|Date: ||Tue, 20 Sep 2011 20:58:13 +0000|
|Reply-To: ||Mike Rhoads <RHOADSM1@WESTAT.COM>|
|Sender: ||"SAS(r) Discussion" <SAS-L@LISTSERV.UGA.EDU>|
|From: ||Mike Rhoads <RHOADSM1@WESTAT.COM>|
|Subject: ||Re: Remove duplicate rows|
|Content-Type: ||text/plain; charset="us-ascii"|
I have not played around with this much, and I agree with Toby and Michael that you need to sort by all variables. However, I didn't recall that you had to sort twice.
The 9.2 documentation for NODUPRECS states in part that, when this option is specified, "PROC SORT compares all variable values for each observation to the ones for the previous observation that was written to the output data set." To me, the part about making the comparison as the records are being written to the output data set suggests that the first sort is not necessary. (And if it is, I certainly hope SAS will improve the documentation at some point.)
From: SAS(r) Discussion [mailto:SAS-L@LISTSERV.UGA.EDU] On Behalf Of Michael Raithel
Sent: Tuesday, September 20, 2011 4:29 PM
Subject: Re: Remove duplicate rows
Toby posted the following to Richard's interesting question:
> I could be mistaken here but somewhere I remembered when you use
> noduprec you have to sort it first by all the variables and then sort
> it again with the noduprec as the duplicate records have to be
> sequential in the data set.
Toby, Bingo; I was thinking the exact same thing!
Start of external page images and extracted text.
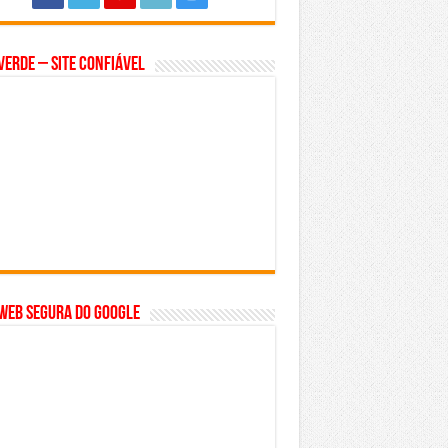
Verde – Site Confiável
WEB SEGURA do GOOGLE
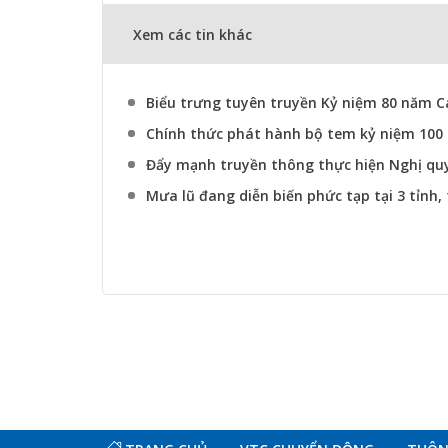
Xem các tin khác
Biểu trưng tuyên truyền Kỷ niệm 80 năm
Chính thức phát hành bộ tem kỷ niệm 10
Đẩy mạnh truyền thông thực hiện Nghị qu
Mưa lũ đang diễn biến phức tạp tại 3 tỉnh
I was going to suggest (using Richard's example):
proc sort data=mess;
proc sort data=mess noduprec dupout=mess_duplicates_removed;
So, now we have a nomination and a second. Perhaps the motion passes. (Man, I've been living in the Washington, DC area for way too long)!
Toby, best of luck in all your SAS endeavors!
(aka Michael A. Raithel)